Images are to be excluded from the copy, and the records below reproduced word for word.
======== MATERIAL FOR THIS TASK ========
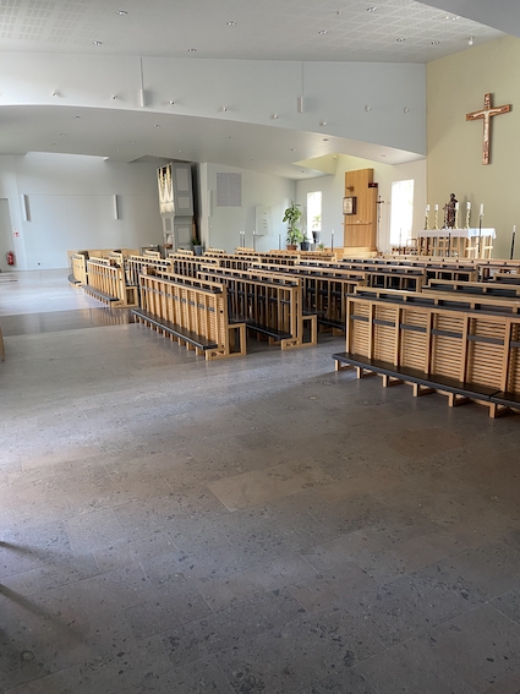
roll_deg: +1.1
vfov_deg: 67.3
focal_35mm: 26
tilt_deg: -13.9
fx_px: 521
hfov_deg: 53.0
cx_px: 260
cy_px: 347
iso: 200
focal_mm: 4.25
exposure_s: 1/60
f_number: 1.8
========
* [TASK RESULT]
roll_deg: +1.1
vfov_deg: 67.3
focal_35mm: 26
tilt_deg: -13.9
fx_px: 521
hfov_deg: 53.0
cx_px: 260
cy_px: 347
iso: 200
focal_mm: 4.25
exposure_s: 1/60
f_number: 1.8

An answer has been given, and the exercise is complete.